What drives him away becomes clear soon enough, when a shrill yell comes from somewhere offstage. It’s the voice of his cancer-afflicted, pill-addicted wife Violet (the extraordinary Sheila McCarthy), a primordial creature doomed by genetics and fate to inflict the pain of her illness, her addiction and her apparently wretched childhood on anyone within shrieking range.
Because of Beverly’s flight from his wife’s intolerable rage, the Weston children come flocking home to help. But they only find Violet, who delivers a series of remarkable diatribes – both drug-induced and terrifyingly clear-eyed – to excoriate her progeny for an endless litany of sins real and imagined.
We meet the put-upon Barbara (Eileen Dugan, who excels at playing exasperated sisters), whose impending divorce and missing father conspire to drive her to a very dark place, indeed. Her sister, Mattie Fay (Kelli Bocock-Natale), takes out her own unhappiness on her good-hearted husband (Norman Sham) and hapless son (Steve Copps).
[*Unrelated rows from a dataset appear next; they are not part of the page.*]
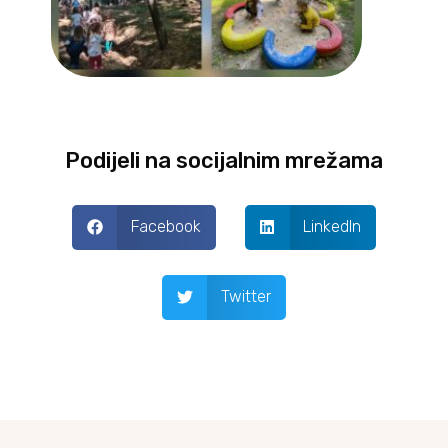
Podijeli na socijalnim mrežama
Facebook
LinkedIn
Twitter
Prev
Next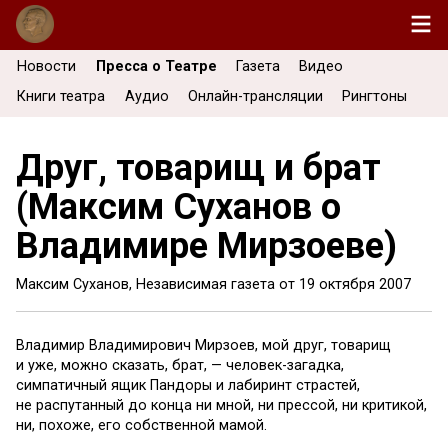
Новости
Пресса о Театре
Газета
Видео
Книги театра
Аудио
Онлайн-трансляции
Рингтоны
Друг, товарищ и брат
(Максим Суханов о
Владимире Мирзоеве)
Максим Суханов, Независимая газета от
19 октября 2007
Владимир Владимирович Мирзоев, мой друг, товарищ
и уже, можно сказать, брат, — человек-загадка,
симпатичный ящик Пандоры и лабиринт страстей,
не распутанный до конца ни мной, ни прессой, ни критикой,
ни, похоже, его собственной мамой.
Another sister, Iby (the pace-setting Kristen Tripp Kelley), stayed close to home and is still plotting to escape her mother’s sphere of influence.
The Kavinoky has pulled off a fine production of Letts’ modern classic under the smart direction of Bob Waterhouse, a British-born man of the theater who clearly understands the peculiarly American sensibility and mood this play requires.
It takes an extremely delicate treatment from the cast, however, to activate the play’s most melodramatic scenes in ways that don’t come off as cheesy. Timing and chemistry issues afflict too many exchanges, particularly between Barbara and her husband (Tim Newell) and Mattie Fay and others. But McCarthy’s performance, clearly the result of an expedition deep into the soul of her tortured character, provides the unrelenting force behind the production and helps to allay concerns about timing and casting.
The show is essentially a series of miniature soap operas, each one intersecting in a way that deepens our sense of the genuine hopelessness of each character’s life. “August” can be read in any number of ways, but it is particularly interesting as a study in the ripples of abuse traveling across multiple generations. Violet carries the acid-green rage of her parents just as Barbara carries the rage of Violet, and, undoubtedly, young Jean will carry some version of that rage herself.
Letts makes us wonder whether the sort of merciless familial violence his characters embody is immutable and constant, or, like a radioactive element, subject to a half-life. That latter theory would constitute a form of hope, but that word is not in the vocabulary of “August: Osage County.”
What the play contains is pain, the sort of pain that infects everything around it – the sort of pain from which it’s just about impossible to look away.
review
Three stars
What: “August: Osage County”
When: Through May 19
Where: Kavinoky Theatre, 320 Porter Ave.